Katharina Klein: Wir sprechen immer über Unternehmen. Als ich noch nicht bei einem Unternehmen gearbeitet habe, habe ich das auch getan. Ich habe das immer als eine Einheit verstanden, die da von oben gesteuert agiert. Aber seitdem ich bei der EnBW bin, ist mir klar, dass Unternehmen aus Menschen bestehen. Genau genommen aus rund 26.000 Mitarbeiter*innen. Ich erlebe viele Kolleg*innen, die 30 oder 40 Jahre ihres Lebens gesellschaftlich akzeptiert in der Energieversorgung gearbeitet haben. Die wurden abrupt vor die Herausforderung gestellt, dass etwas Neues hermuss. Es ist nicht einfach, alle mitzunehmen und einen Weg zu finden. Weil wir das gut gelöst haben, ist heute so eine große Identifikation da. Das merke ich bei langjährigen Mitarbeiter*innen und vor allem auch bei denen, die neu dazukommen. Gerade im Nachhaltigkeitsbereich bekomme ich viele Mails und Anrufe von Leuten, die Ideen haben, wie es noch besser, noch nachhaltiger funktionieren könnte. Das inspiriert mich, weil ich merke, dass es die Leute umtreibt. Sie finden einen Sinn und eine Motivation darin, für die EnBW zu arbeiten. Weil sie glauben, dass dieses Unternehmen etwas bewegen kann für eine bessere Welt. Das gilt für mich genauso.

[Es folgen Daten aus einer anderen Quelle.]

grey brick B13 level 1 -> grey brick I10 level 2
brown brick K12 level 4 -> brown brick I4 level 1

Redaktion: Frau Knopf, wie gut sind denn die Aussichten, dass wir 2045 ein klimaneutrales Europa haben mit einer starken Wirtschaft?

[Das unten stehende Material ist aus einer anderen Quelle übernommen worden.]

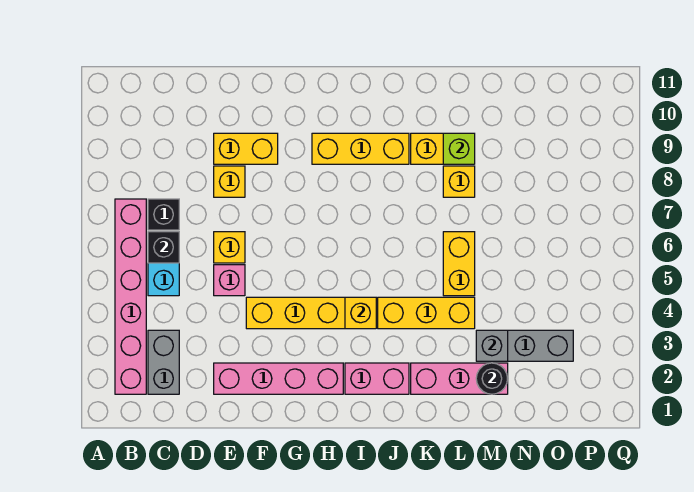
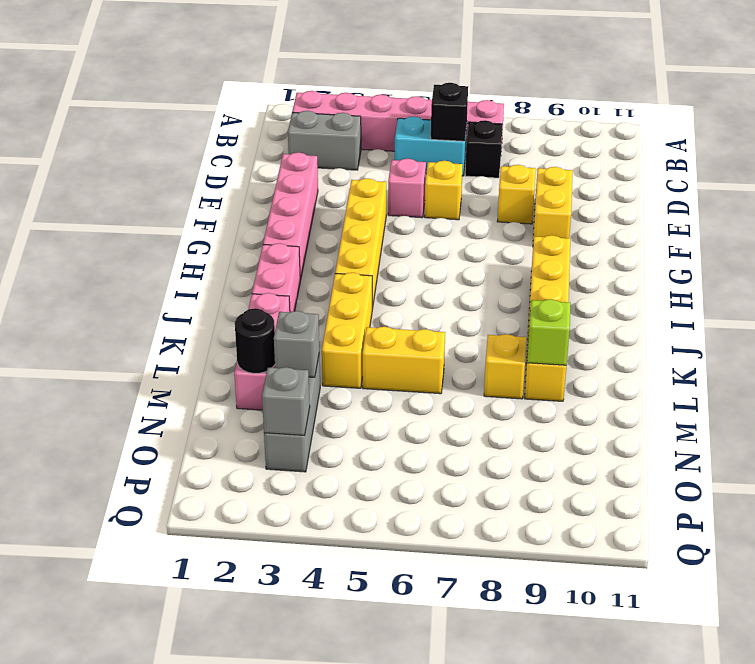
yellow brick I4 level 2 -> none
none -> grey brick O3 level 2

Brigitte Knopf: Klimaneutralität 2045 oder dann europäisch 2050 ist eine Mammutaufgabe. Wir haben viele Szenarien dazu gerechnet. Es müssen beispielsweise mehrere Millionen Wärmepumpen installiert werden, uns fehlen Handwerker*innen und eine flächendeckende Ladeinfrastruktur. Es ist zielführend, erst mal vor allem auf die nahe Zukunft zu blicken, denn wir müssen jetzt den Einstieg in den Umstieg schaffen. Was mir Hoffnung macht, ist die Entwicklung der letzten zwei, drei Jahre. Es gibt einen anderen Spirit. Viele wollen jetzt Träger des Wandels sein, das gilt für Unternehmen, aber auch für die Bevölkerung. Ich hatte wenig Erwartungen, dass bei der letzten Klimakonferenz 2021 in Glasgow etwas Substanzielles passiert. Aber die Staaten haben wirklich etwas auf den Tisch gelegt und unter anderem beschlossen, aus den Verbrennern auszusteigen und Südafrika beim Kohleausstieg zu unterstützen. Die neue Bundesregierung entfacht ebenfalls Dynamik. Da ist Power dahinter. Insofern bin ich hoffnungsvoll.
Das Gespräch fand am 28. Januar 2022 und damit vor Ausbruch des Ukraine-Krieges statt.